Static Selection: The first selected model is the best model produced by ATM. The remainder of the models in FM that are not selected form the unselected model set. The next model chosen is the unselected model with the least correlation to the last selected model. This process is repeated until there are no more unselected models and the selection is complete. By using the Pearson correlation between models’ scores across training samples in order to select models, we are selecting models whose scores contain new information not captured by the previously selected models.

figure a
figure b

Dynamic Selection: We next explore sorting models by dynamically updating the correlation values after selecting a new model for fusion. Once the first 2 candidate models are selected as described in the static sort above, we immediately fuse the selected models to obtain a new model with the new set of fused scores. We update the correlation coefficients with the unselected models to account for the scores from the newly fused model.
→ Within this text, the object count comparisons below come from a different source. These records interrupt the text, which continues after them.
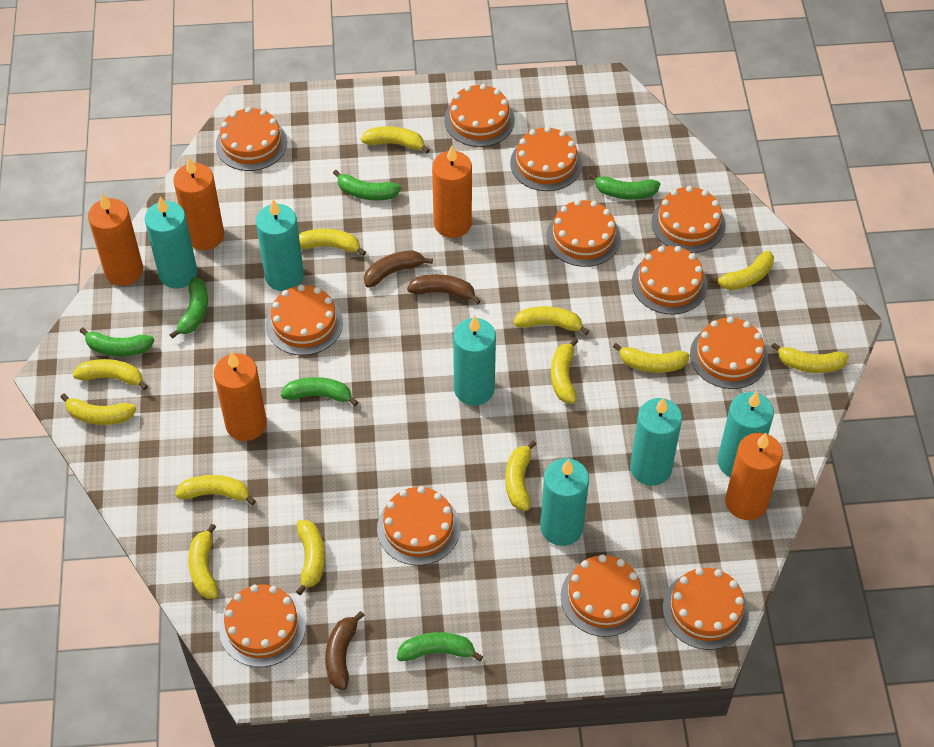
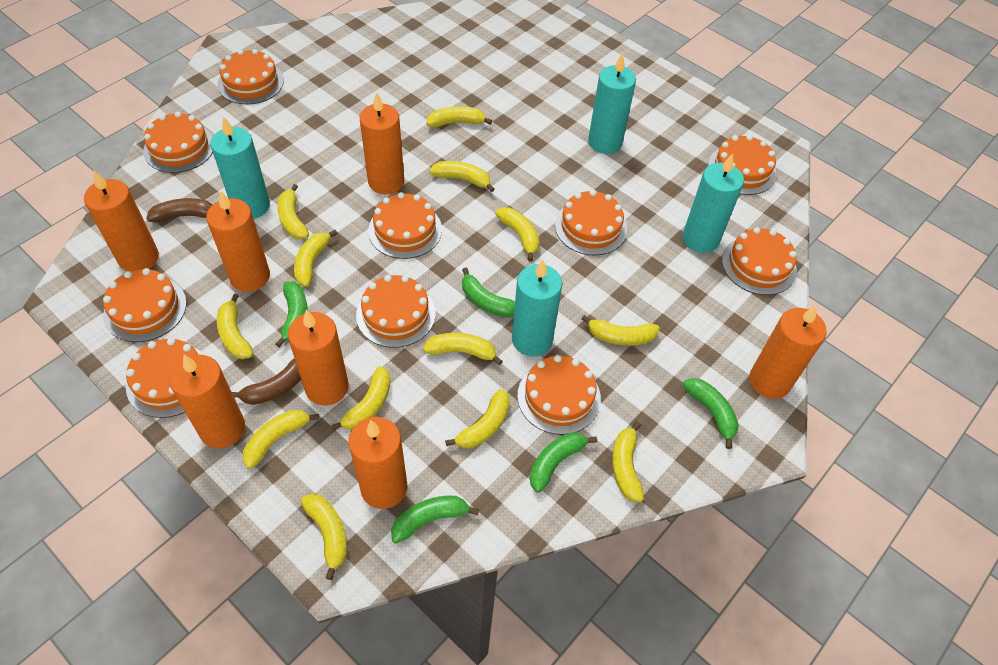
brown banana: 3 -> 2
green banana: 6 -> 5
orange cake: 12 -> 10
orange candle: 5 -> 7
turquoise candle: 6 -> 4

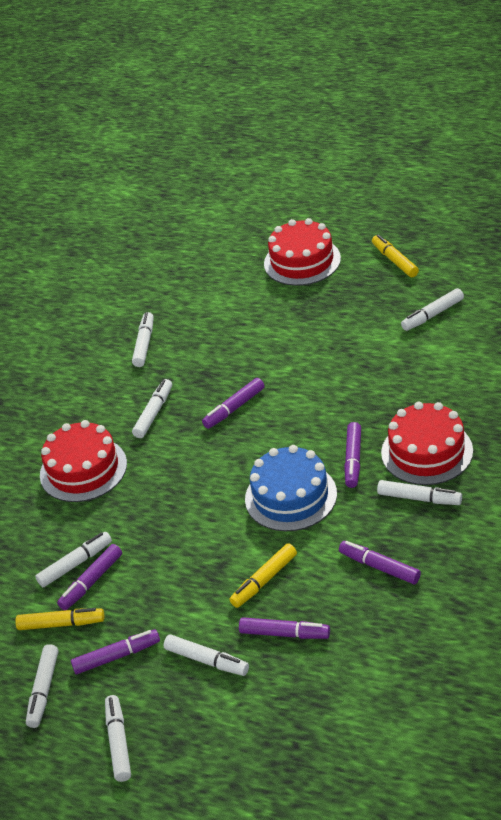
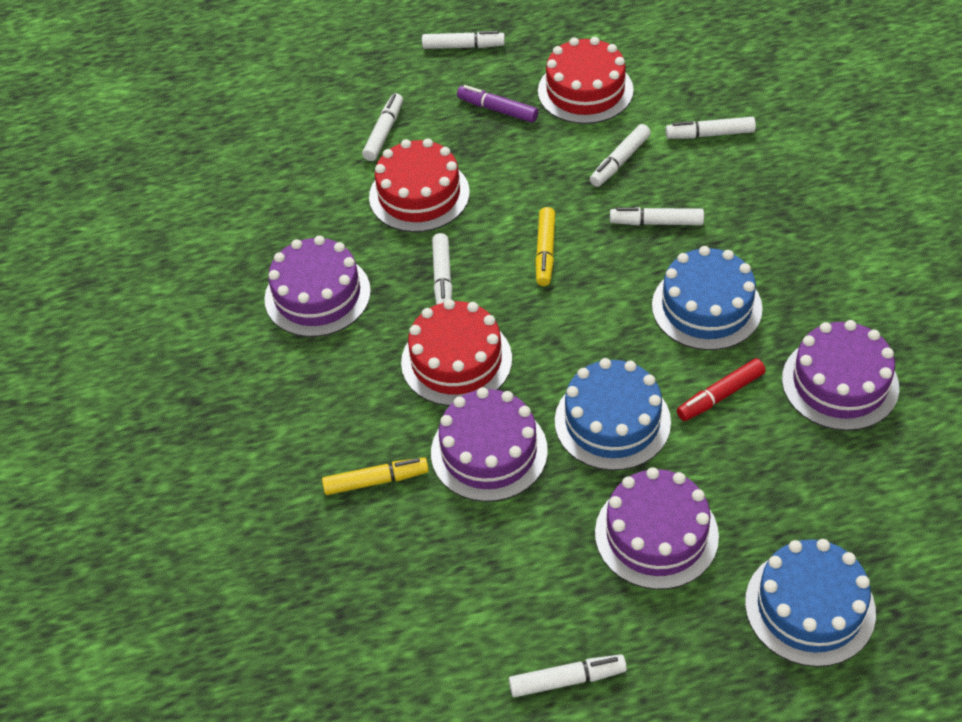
blue cake: 1 -> 3
purple cake: 0 -> 4
purple marker: 6 -> 1
red marker: 0 -> 1
white marker: 8 -> 7
yellow marker: 3 -> 2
This selection method is dynamic and allows for the flexibility to select the next model based on the current models already selected for fusion.

5 Results and Analysis

The proposed method is able to improve the AUC accuracies, both over any individual AutoML generated model and over the previous state-of-the-art accuracies described in Sect. 3. We focus on the Prostate and Brain datasets, as ATM produced significantly optimized models for the Stem Cell dataset with individual AUC accuracies over 99%. While no single stratification approach universally performed the best, we find that using a stratification approach reports higher AUC accuracies than randomly selecting the same number of models (repeated 5 times), as shown in Table 5, with the class-feature stratification (CFS) technique providing the best results with the fewest models for the prostate dataset, and selecting models from the top-performing stratification (TOP) provides the best results for the brain dataset. Figure 6 shows how the AUC accuracies change as models are added to the fusion.
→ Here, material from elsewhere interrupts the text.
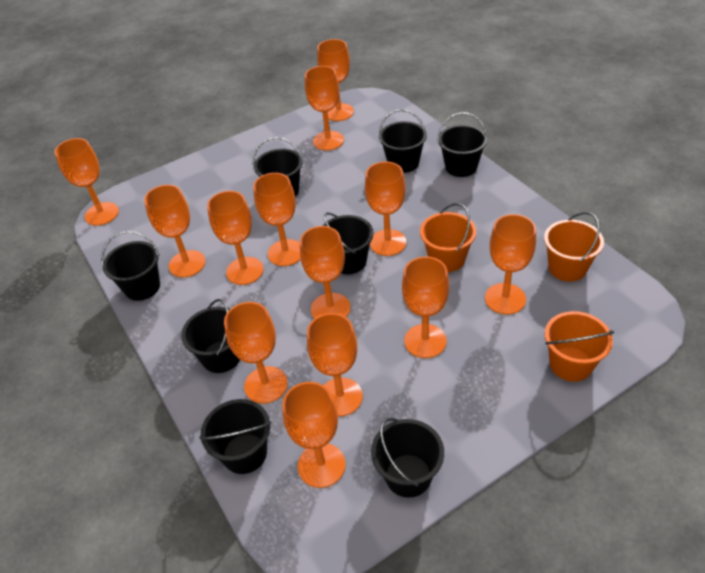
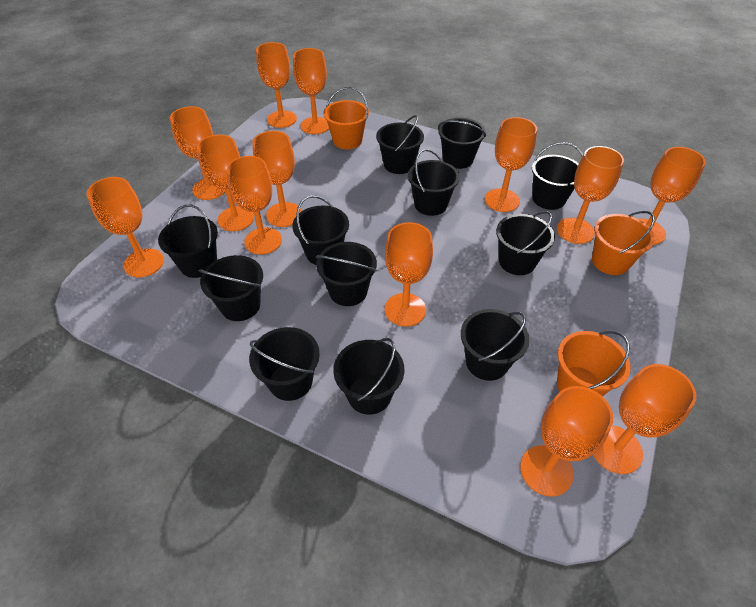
black bucket: 8 -> 12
Table 5. Summary of the best accuracies (%) achieved through fusion compared to previous published performances. Entries in parenthesis indicate number of models fused and the stratification approach. Note, ATM produced models which achieve strong results and so fusing additional models are not considered.
Fig. 6.
figure 6

Plots illustrating the changes in accuracy as increasing number of models are included for fusion. Left: Brain dataset, Right: Prostate dataset.

6 Summary

We applied score fusion to combine multiple classification models generated by an AutoML tool to produce improved accuracy on three medical imaging datasets. Further, we developed two methods to select models for fusion based on Pearson’s correlation coefficient. This case study focused on medical image datasets, and obtained several classification models via an AutoML tool (ATM) to fuse together. We observe that fusing models improves the accuracy beyond the best individual classification model produced by ATM, and that the highest accuracy achieved through fusion of these models surpasses the accuracy of even deep learning approaches. Furthermore, these results are achieved with small training data sizes without auxiliary information, such as labeling behavior or pixels surrounding the area of interest. This underscores the importance of judiciously selecting models for fusion in order to improve classification accuracy.